So what breaks when they wear themselves out? Is the cable intact with
a broken fiber inside? Does it get pinched at the hanger hardware?
-Adam
On 10/26/2018 11:30 AM, Chuck McCown wrote:
They will dance in the wind and wear themselves out, and ice loading
as previously mentioned. The longer the drop the more ice weight will
accumulate.
*From:* Adam Moffett
*Sent:* Friday, October 26, 2018 9:26 AM
*To:* [email protected]
*Subject:* Re: [AFMUG] Drop cable tensile strength
Response from FS:
""
Hi Adam,
Hope you are fine~
For your question of the long-term tensile strength, I checked with
our product Dept.
The specification is correct and we can provide the long-term tensile
strength with 1200N, hope you know that.
""
Maybe drop cable can go farther than I thought.
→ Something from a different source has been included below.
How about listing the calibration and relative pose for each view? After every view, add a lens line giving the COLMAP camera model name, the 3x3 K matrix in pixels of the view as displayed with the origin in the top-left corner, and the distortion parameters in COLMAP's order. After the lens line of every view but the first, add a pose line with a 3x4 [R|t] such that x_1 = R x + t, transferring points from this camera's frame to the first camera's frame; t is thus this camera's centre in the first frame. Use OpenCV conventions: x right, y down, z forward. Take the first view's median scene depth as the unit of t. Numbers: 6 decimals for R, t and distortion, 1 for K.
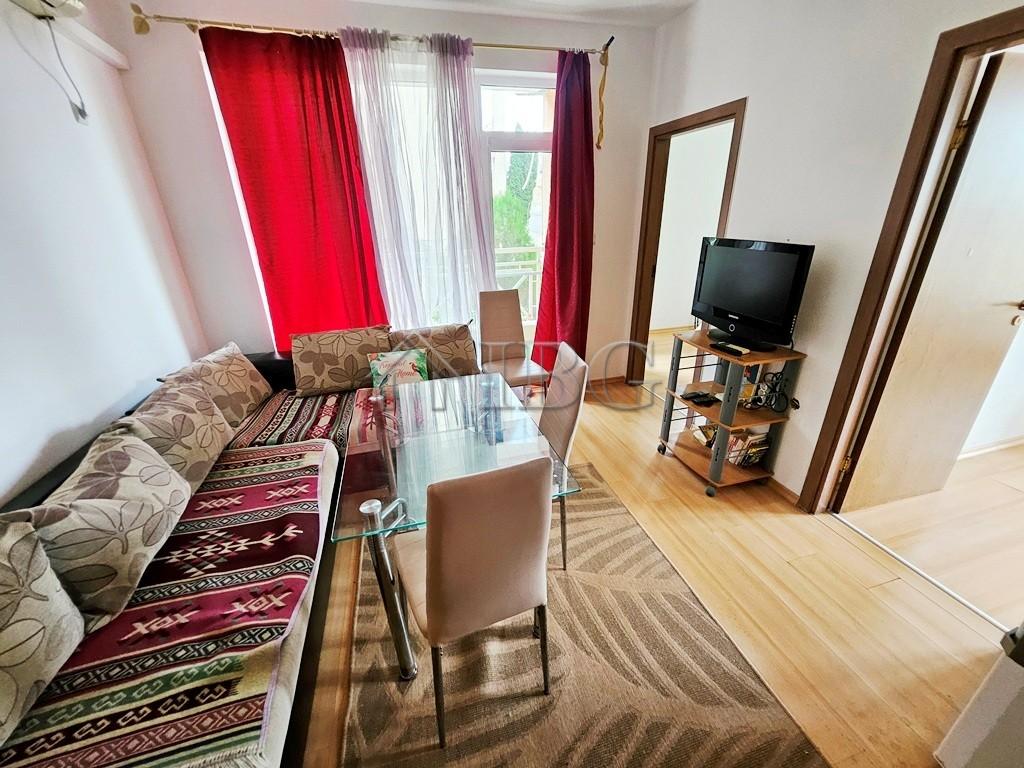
lens RADIAL K [[404.6, 0, 508.8], [0, 404.6, 377.9], [0, 0, 1]] dist [-0.001393, 0.000392]
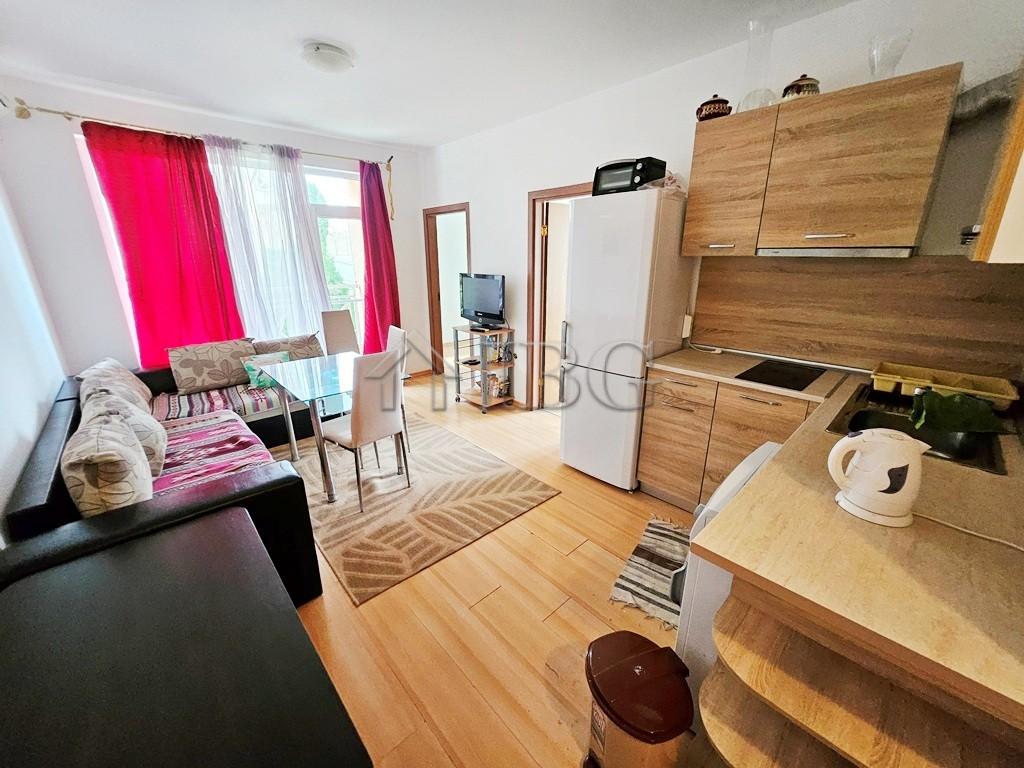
lens RADIAL K [[404.6, 0, 504.8], [0, 404.6, 378.9], [0, 0, 1]] dist [-0.001393, 0.000392]
pose [[0.892960, -0.113413, 0.435614, -0.173442], [0.156851, 0.985484, -0.064955, 0.260405], [-0.421924, 0.126329, 0.897787, -0.628703]]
I guess I still don't understand why the Corning drop cable with a
pair of fiberglass rods down the side can handle 400N while the FS
drop cable with a pair of fiberglass rods down the side can handle
1200N. Is the strength member not the limiting factor? Is Corning
just being more conservative than FS?
If you hang the drop cable too far, what failure actually occurs?
On 10/25/2018 2:01 PM, Chuck McCown wrote:
That fiber glass central strength member is pretty strong. I think
you could use it as a tow rope.
*From:* Chris Fabien
*Sent:* Thursday, October 25, 2018 11:34 AM
*To:* AnimalFarm Microwave Users Group
*Subject:* Re: [AFMUG] Drop cable tensile strength
My guess it will not be much different strength than corning drop.
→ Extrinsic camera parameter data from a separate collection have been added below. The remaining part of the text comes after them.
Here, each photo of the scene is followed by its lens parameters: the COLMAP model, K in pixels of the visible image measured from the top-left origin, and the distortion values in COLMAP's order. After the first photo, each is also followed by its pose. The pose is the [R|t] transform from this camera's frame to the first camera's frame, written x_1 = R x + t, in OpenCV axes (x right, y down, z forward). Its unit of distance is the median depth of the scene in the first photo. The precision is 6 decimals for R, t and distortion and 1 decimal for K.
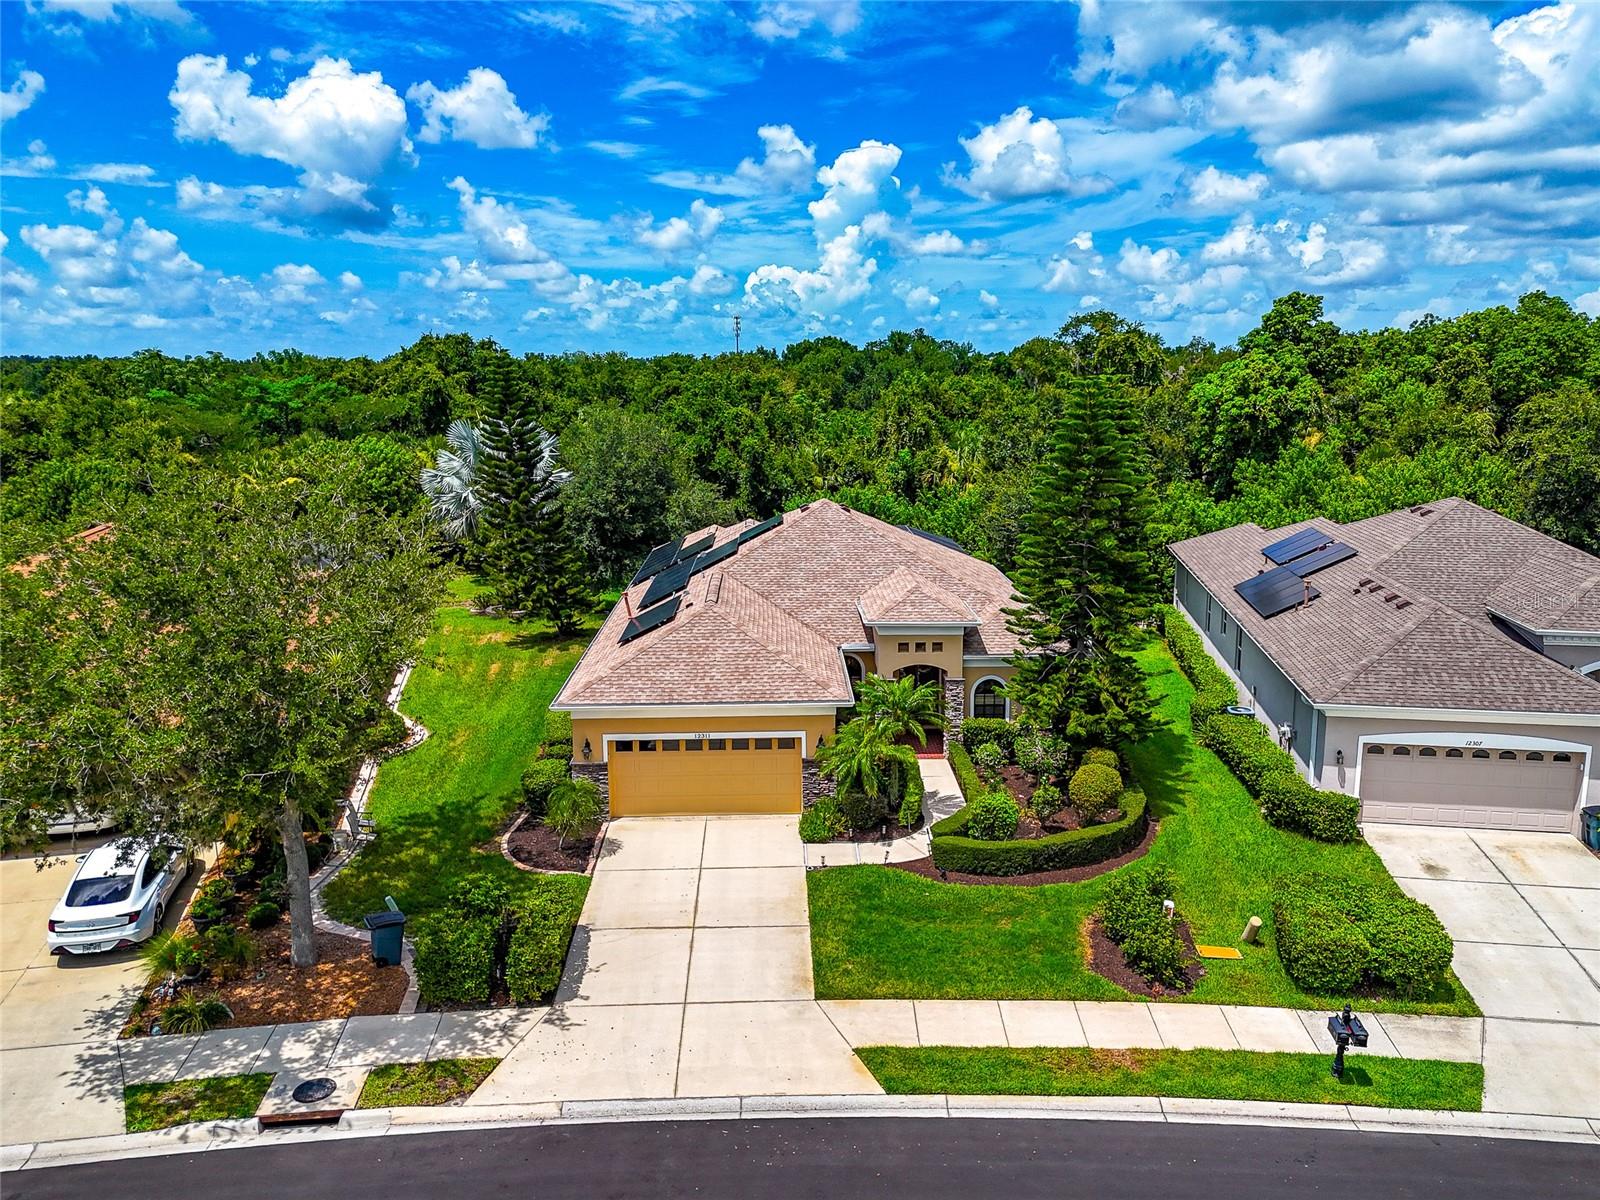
lens RADIAL K [[1204.5, 0, 795.1], [0, 1204.5, 625.9], [0, 0, 1]] dist [0.064338, -0.047022]
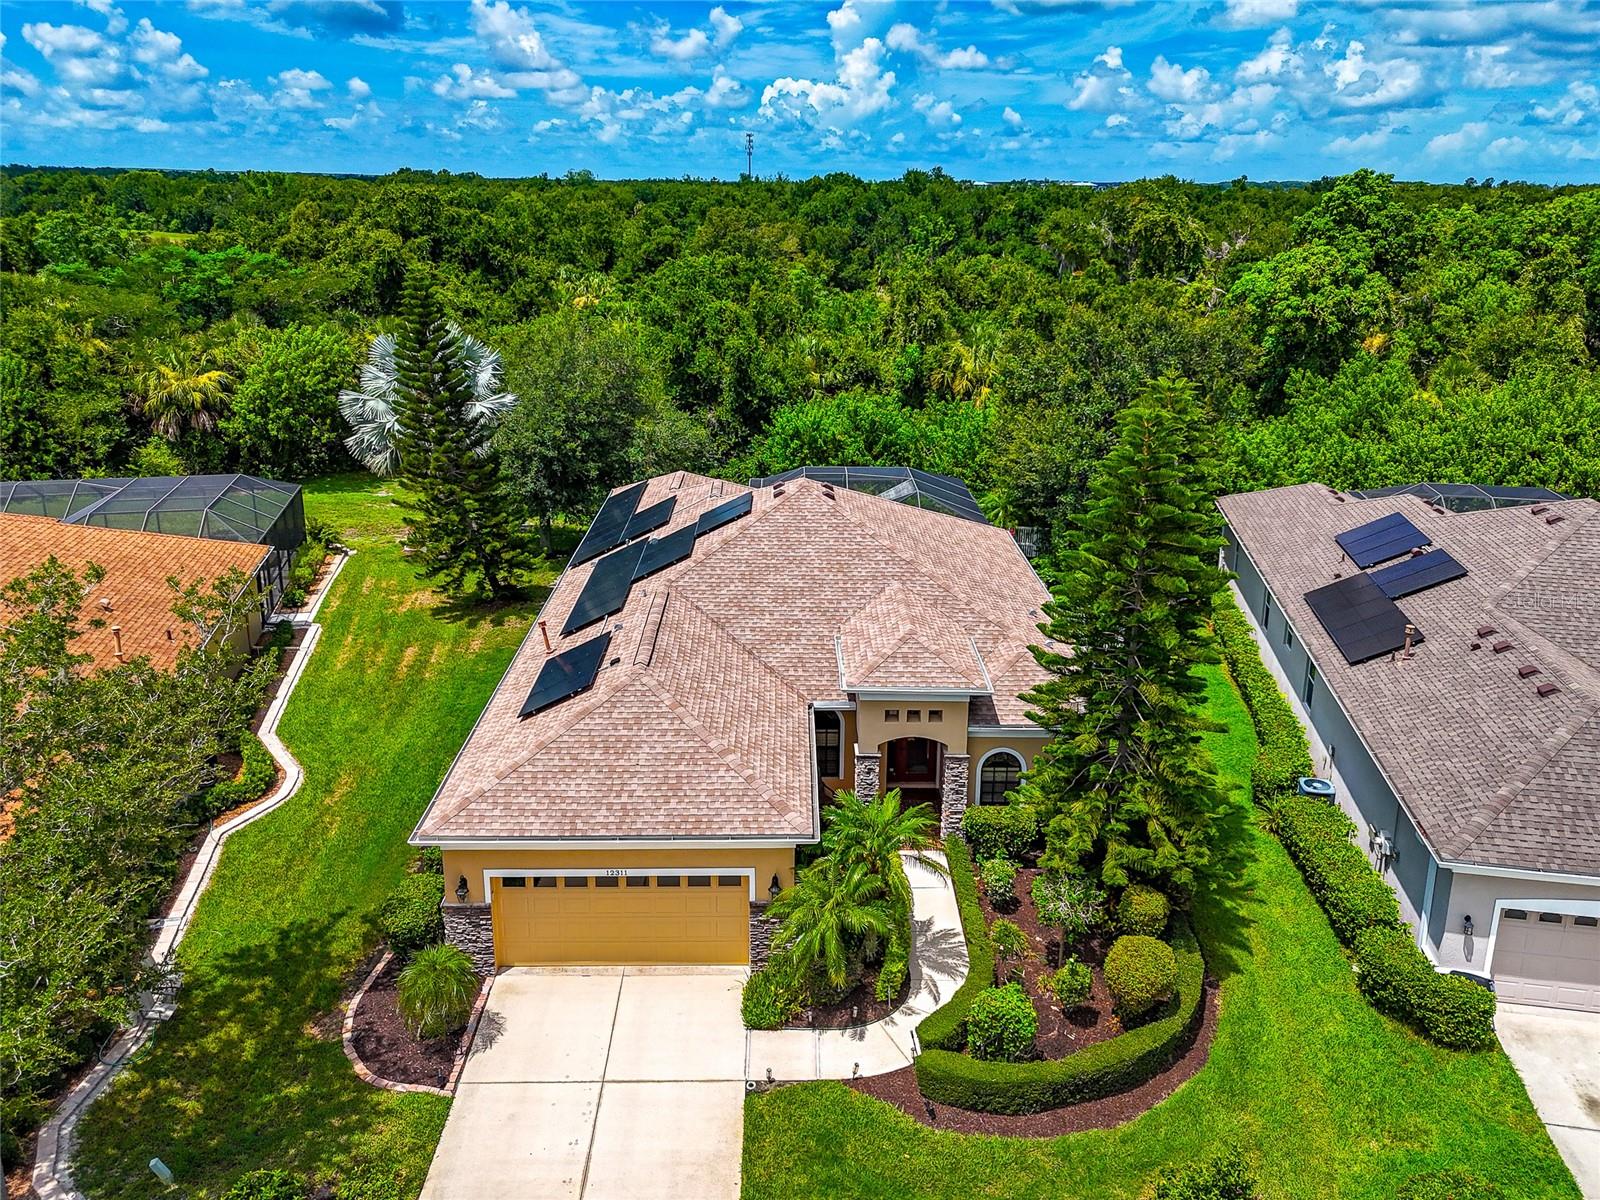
lens RADIAL K [[1197.5, 0, 803.7], [0, 1197.5, 541.8], [0, 0, 1]] dist [0.036644, -0.007612]
pose [[0.999864, 0.016254, -0.002904, 0.034030], [-0.015961, 0.996485, 0.082237, -0.157715], [0.004230, -0.082179, 0.996609, 0.241639]]
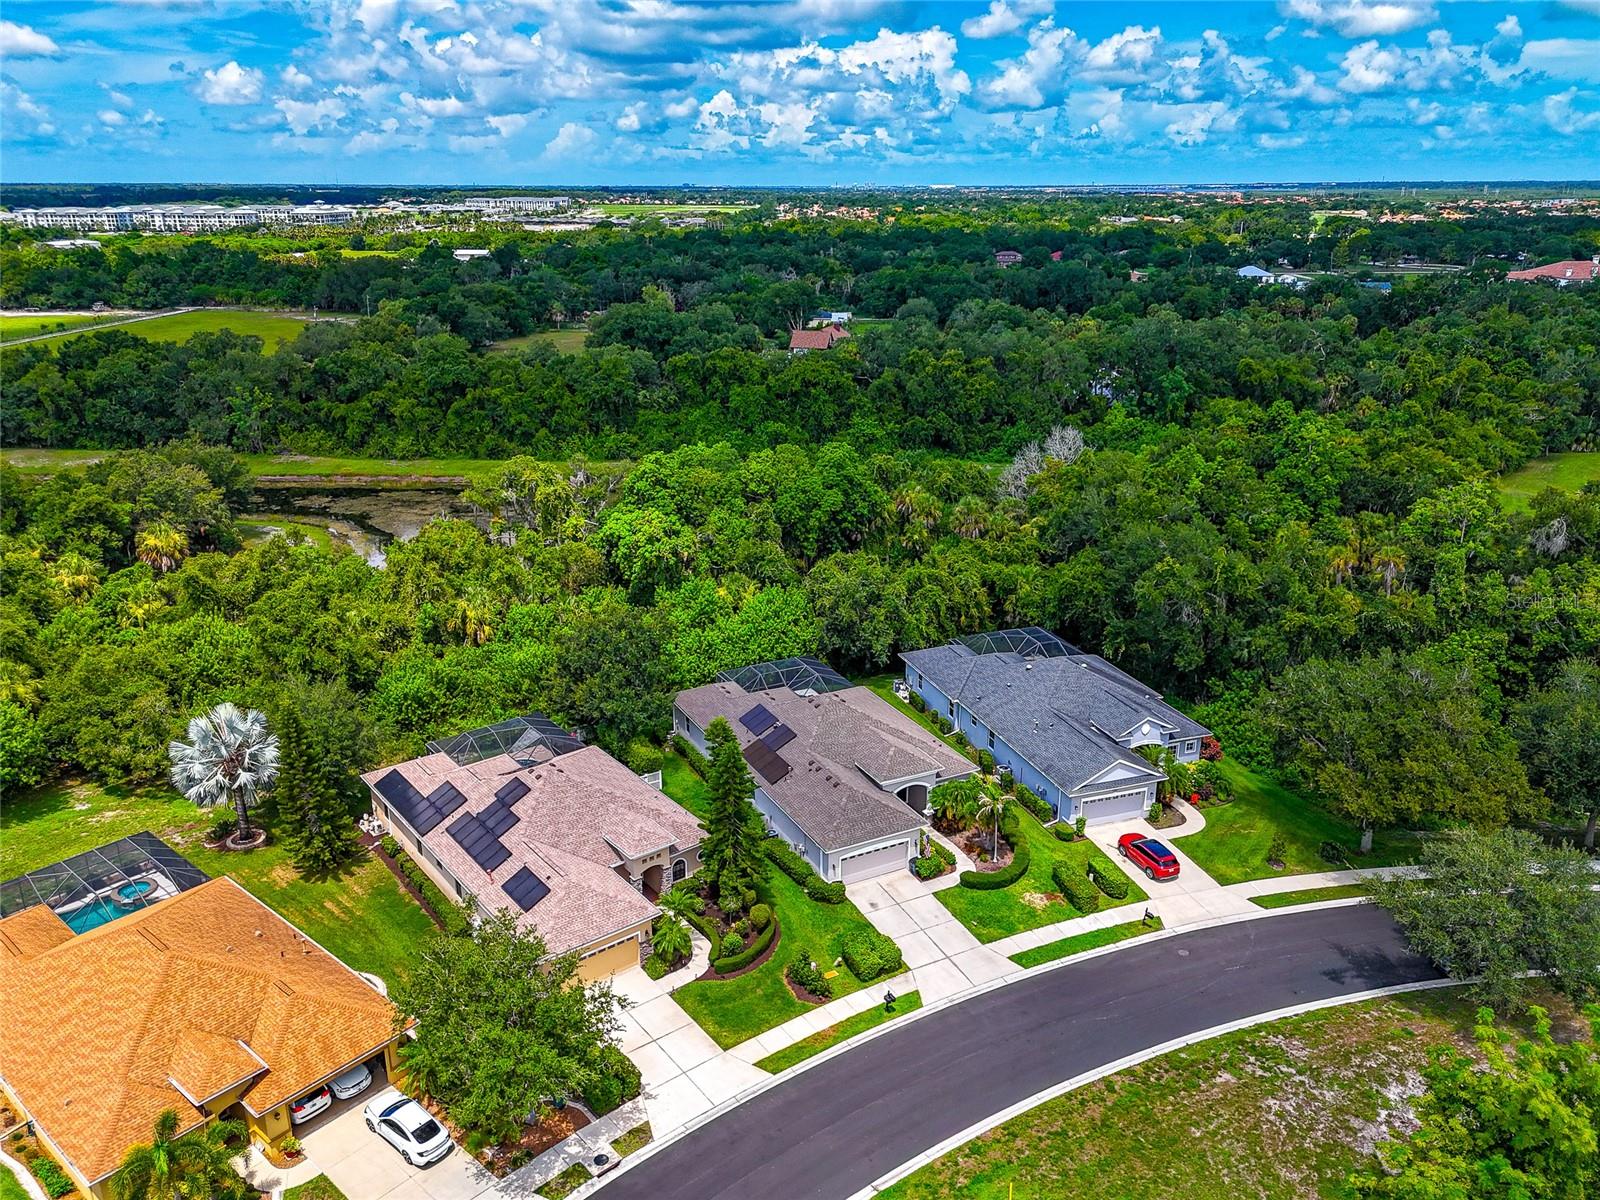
lens RADIAL K [[1278.6, 0, 820.6], [0, 1278.6, 602.4], [0, 0, 1]] dist [0.085818, -0.089649]
pose [[0.789447, -0.190928, 0.583369, -0.875003], [0.104683, 0.978349, 0.178536, -0.780350], [-0.604826, -0.079876, 0.792342, -0.890249]]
FS does make some drop with steel wire reinforcement, I'm not sure if
that would be any better because of the higher weight.
On Thu, Oct 25, 2018, 12:48 PM Adam Moffett <[email protected]> wrote:
This cable at FS:
https://www.fs.com/index.php?main_page=product_info&products_id=31945
Their web page is saying long term tensile strength of 1200N.
Corning ST drop cable has a similar type of strength member and
they say
400N.
At 1200N it would appear that I could hang that cable 600 feet
with a 1%
sag and I'd still be within strength limits.
So is this a lie like the horsepower on a shop vac, or could they be
using some alternate but valid way of measuring tensile strength, or
could it actually be correct?
I sometimes pretend I'm an engineer, but I'm wondering if any of you
real engineers out there have any insight.